Dear UMPI Community,
On March 31, 1968, Dr. Martin Luther King, Jr. stated: “We shall overcome because the arc of the moral universe is long but it bends toward justice.”
Yesterday, April 20, 2021, a diverse jury in Minneapolis, comprised of seven women and five men, individuals who identified as white, Black, and multi-racial, from their 20s into their 50s, unanimously found the former officer who killed George Floyd on Memorial Day, 2020 guilty on all counts.

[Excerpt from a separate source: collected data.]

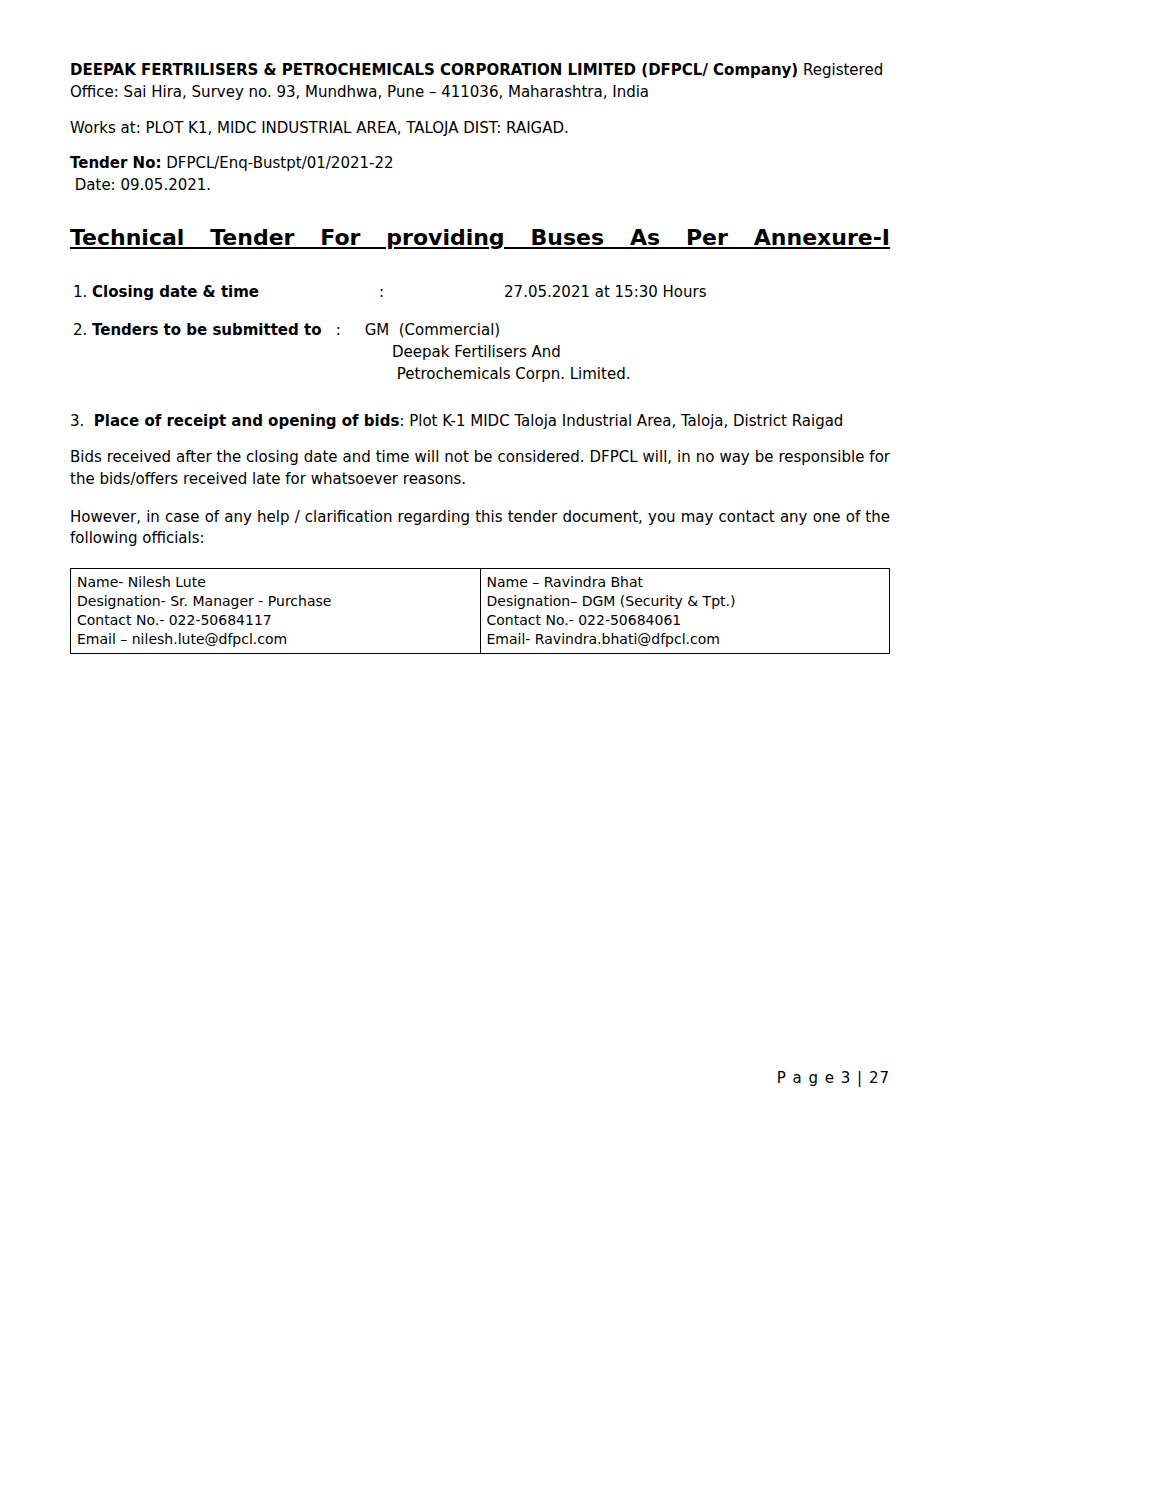DEEPAK FERTRILISERS & PETROCHEMICALS CORPORATION LIMITED (DFPCL/ Company) Registered Office: Sai Hira, Survey no. 93, Mundhwa, Pune – 411036, Maharashtra, India
Works at: PLOT K1, MIDC INDUSTRIAL AREA, TALOJA DIST: RAIGAD.
Tender No: DFPCL/Enq-Bustpt/01/2021-22
Date: 09.05.2021.
Technical Tender For providing Buses As Per Annexure-I
Closing date & time : 27.05.2021 at 15:30 Hours
Tenders to be submitted to : GM (Commercial)
Deepak Fertilisers And
Petrochemicals Corpn. Limited.
3. Place of receipt and opening of bids: Plot K-1 MIDC Taloja Industrial Area, Taloja, District Raigad
Bids received after the closing date and time will not be considered. DFPCL will, in no way be responsible for the bids/offers received late for whatsoever reasons.
However, in case of any help / clarification regarding this tender document, you may contact any one of the following officials:
| Name- Nilesh Lute Designation- Sr. Manager - Purchase Contact No.- 022-50684117 Email – nilesh.lute@dfpcl.com | Name – Ravindra Bhat Designation– DGM (Security & Tpt.) Contact No.- 022-50684061 Email- Ravindra.bhati@dfpcl.com |
P a g e 3 | 27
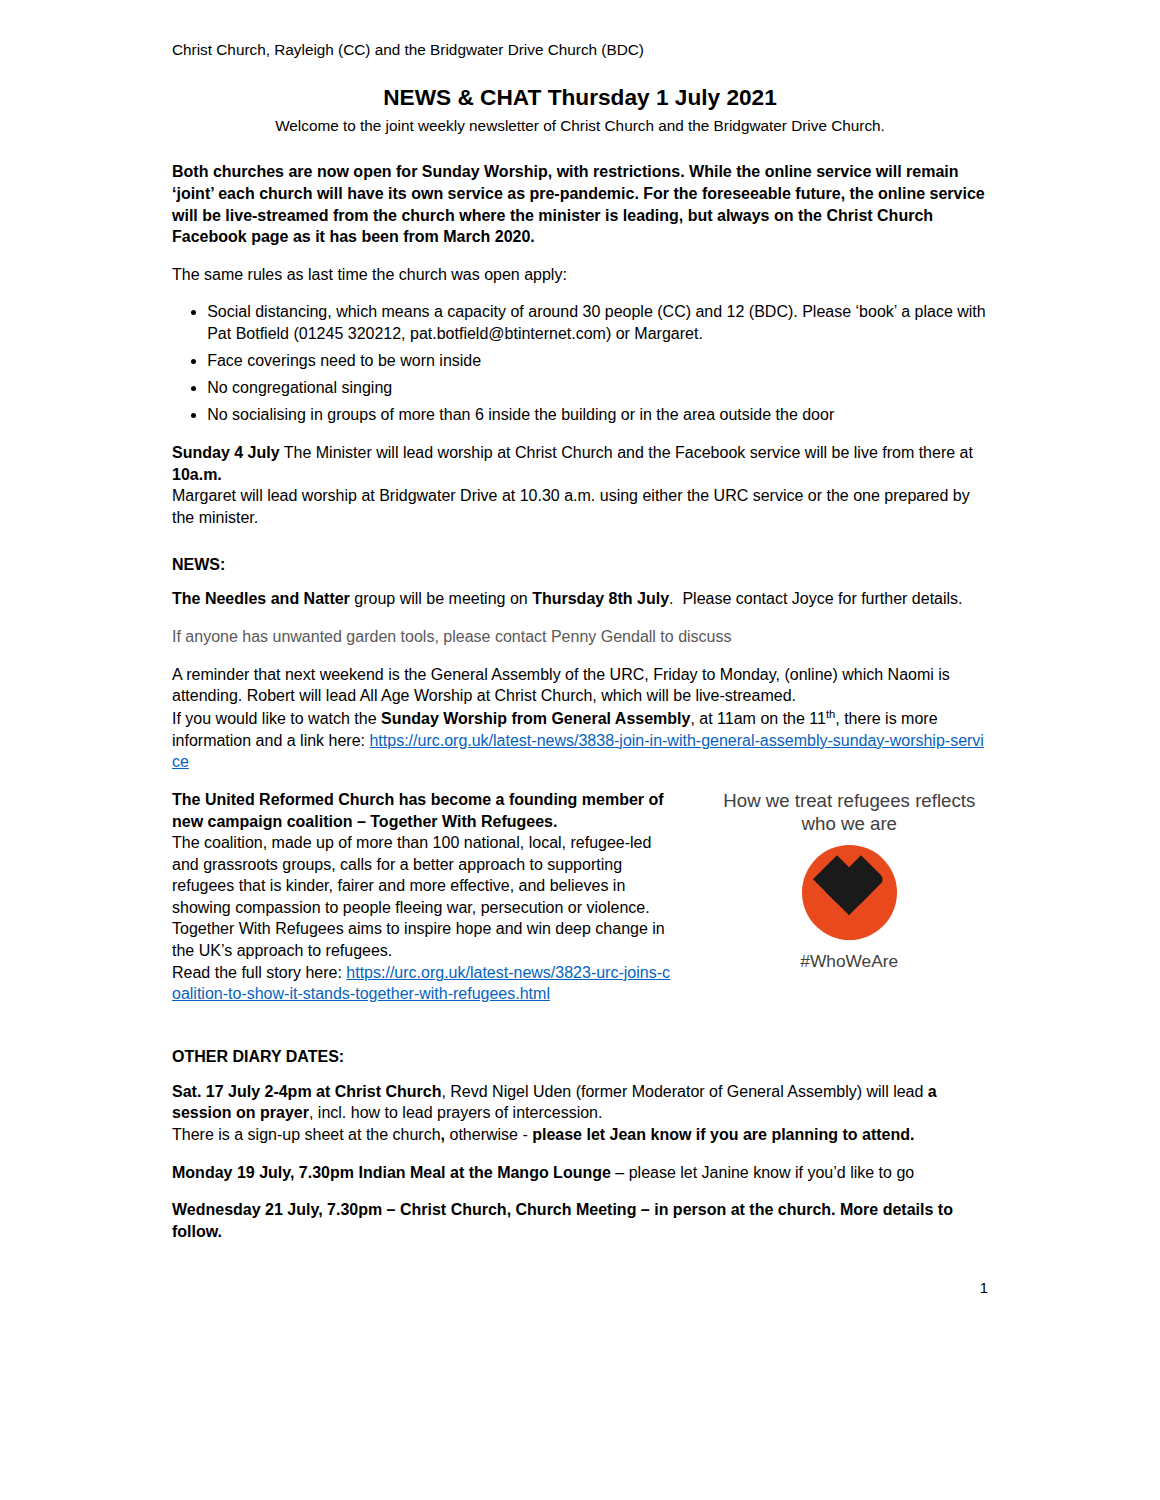Christ Church, Rayleigh (CC) and the Bridgwater Drive Church (BDC)
NEWS & CHAT Thursday 1 July 2021
Welcome to the joint weekly newsletter of Christ Church and the Bridgwater Drive Church.
Both churches are now open for Sunday Worship, with restrictions. While the online service will remain ‘joint’ each church will have its own service as pre-pandemic. For the foreseeable future, the online service will be live-streamed from the church where the minister is leading, but always on the Christ Church Facebook page as it has been from March 2020.
The same rules as last time the church was open apply:
Social distancing, which means a capacity of around 30 people (CC) and 12 (BDC). Please ‘book’ a place with Pat Botfield (01245 320212, pat.botfield@btinternet.com) or Margaret.
Face coverings need to be worn inside
No congregational singing
No socialising in groups of more than 6 inside the building or in the area outside the door
Sunday 4 July The Minister will lead worship at Christ Church and the Facebook service will be live from there at 10a.m.
Margaret will lead worship at Bridgwater Drive at 10.30 a.m. using either the URC service or the one prepared by the minister.
NEWS:
The Needles and Natter group will be meeting on Thursday 8th July. Please contact Joyce for further details.
If anyone has unwanted garden tools, please contact Penny Gendall to discuss
A reminder that next weekend is the General Assembly of the URC, Friday to Monday, (online) which Naomi is attending. Robert will lead All Age Worship at Christ Church, which will be live-streamed.
If you would like to watch the Sunday Worship from General Assembly, at 11am on the 11th, there is more information and a link here: https://urc.org.uk/latest-news/3838-join-in-with-general-assembly-sunday-worship-service
The United Reformed Church has become a founding member of new campaign coalition – Together With Refugees.
The coalition, made up of more than 100 national, local, refugee-led and grassroots groups, calls for a better approach to supporting refugees that is kinder, fairer and more effective, and believes in showing compassion to people fleeing war, persecution or violence.
Together With Refugees aims to inspire hope and win deep change in the UK’s approach to refugees.
Read the full story here: https://urc.org.uk/latest-news/3823-urc-joins-coalition-to-show-it-stands-together-with-refugees.html
How we treat refugees reflects who we are
#WhoWeAre
OTHER DIARY DATES:
Sat. 17 July 2-4pm at Christ Church, Revd Nigel Uden (former Moderator of General Assembly) will lead a session on prayer, incl. how to lead prayers of intercession.
There is a sign-up sheet at the church, otherwise - please let Jean know if you are planning to attend.
Monday 19 July, 7.30pm Indian Meal at the Mango Lounge – please let Janine know if you’d like to go
Wednesday 21 July, 7.30pm – Christ Church, Church Meeting – in person at the church. More details to follow.
1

The verdict underscores the vital import of the application of justice but it represents only the very beginnings of the arc that Dr. King described. Its acknowledgement of the tragic injustice suffered by George Floyd must serve as a reminder of the vast divisions within our society, between those who are insulated from oppression and those who face it every waking hour, ones further exacerbated by the Covid-19 pandemic. Now, more than ever, we need to hear those who experience this injustice and identify the work in which we must all participate to forge not just greater equity and inclusion but a pervasive sense of justice to which we all have recourse. To that end, I invite everyone within the extended UMPI community to the UMS TRANSFORMS session advancing Diversity, Equity, and Inclusion on Friday, April 23, from 9 a.m. to 12 p.m.

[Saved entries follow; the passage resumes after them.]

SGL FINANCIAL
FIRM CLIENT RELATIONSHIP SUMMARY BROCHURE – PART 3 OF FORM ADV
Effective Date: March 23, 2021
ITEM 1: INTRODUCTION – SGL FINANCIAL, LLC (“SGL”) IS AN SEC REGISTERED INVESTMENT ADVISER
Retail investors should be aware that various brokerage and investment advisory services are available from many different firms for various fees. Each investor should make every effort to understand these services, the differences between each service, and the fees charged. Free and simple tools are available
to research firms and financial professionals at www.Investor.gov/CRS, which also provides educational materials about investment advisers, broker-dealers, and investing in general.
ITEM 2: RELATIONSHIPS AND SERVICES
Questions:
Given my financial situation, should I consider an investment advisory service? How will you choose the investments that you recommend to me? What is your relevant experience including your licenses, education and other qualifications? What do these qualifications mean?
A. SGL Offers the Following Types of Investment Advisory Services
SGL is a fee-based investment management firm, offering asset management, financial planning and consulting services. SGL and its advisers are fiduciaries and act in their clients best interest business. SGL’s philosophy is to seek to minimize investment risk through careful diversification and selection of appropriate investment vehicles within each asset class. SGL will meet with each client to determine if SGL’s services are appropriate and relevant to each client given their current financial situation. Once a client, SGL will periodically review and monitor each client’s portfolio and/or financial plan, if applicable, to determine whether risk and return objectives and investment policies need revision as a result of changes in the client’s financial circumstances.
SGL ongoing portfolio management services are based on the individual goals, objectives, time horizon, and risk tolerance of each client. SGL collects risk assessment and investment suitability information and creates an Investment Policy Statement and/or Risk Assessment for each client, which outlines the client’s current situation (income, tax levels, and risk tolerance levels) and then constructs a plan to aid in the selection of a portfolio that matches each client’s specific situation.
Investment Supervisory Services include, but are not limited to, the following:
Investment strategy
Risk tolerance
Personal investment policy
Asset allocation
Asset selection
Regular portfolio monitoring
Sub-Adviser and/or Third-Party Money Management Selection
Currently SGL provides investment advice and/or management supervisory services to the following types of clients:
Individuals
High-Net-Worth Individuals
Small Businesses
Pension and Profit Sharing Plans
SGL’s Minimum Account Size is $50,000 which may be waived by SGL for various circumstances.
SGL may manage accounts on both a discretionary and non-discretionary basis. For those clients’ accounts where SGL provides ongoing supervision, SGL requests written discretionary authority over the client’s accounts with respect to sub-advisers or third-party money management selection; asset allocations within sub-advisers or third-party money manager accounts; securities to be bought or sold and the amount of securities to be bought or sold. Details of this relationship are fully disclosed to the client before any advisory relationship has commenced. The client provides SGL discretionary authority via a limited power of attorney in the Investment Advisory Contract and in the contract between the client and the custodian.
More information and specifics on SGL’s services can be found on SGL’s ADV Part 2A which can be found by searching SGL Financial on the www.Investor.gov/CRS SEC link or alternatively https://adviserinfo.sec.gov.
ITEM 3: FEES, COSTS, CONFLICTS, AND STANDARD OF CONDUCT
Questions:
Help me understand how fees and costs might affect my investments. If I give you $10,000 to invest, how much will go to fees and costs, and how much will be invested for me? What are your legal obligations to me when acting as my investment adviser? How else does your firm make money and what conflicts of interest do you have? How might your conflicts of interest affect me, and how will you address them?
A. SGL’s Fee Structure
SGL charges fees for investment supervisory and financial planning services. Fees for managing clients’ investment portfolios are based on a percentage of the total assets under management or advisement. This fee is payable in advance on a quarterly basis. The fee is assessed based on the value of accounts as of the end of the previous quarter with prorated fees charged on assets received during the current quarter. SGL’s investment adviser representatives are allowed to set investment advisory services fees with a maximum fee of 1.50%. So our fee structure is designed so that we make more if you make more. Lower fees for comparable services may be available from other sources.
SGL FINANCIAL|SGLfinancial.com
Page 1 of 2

As noted by Chancellor Malloy yesterday, only by naming and engaging the inequity that individuals within our own communities suffer—whether from systemic racism, gender or religious or ethnic stereotypes, or through inaccessibility to our services and facilities—can we begin to answer Dr. King’s call for a moral universe that embraces us all.
Today, we must each rededicate our efforts to making that universe a reality.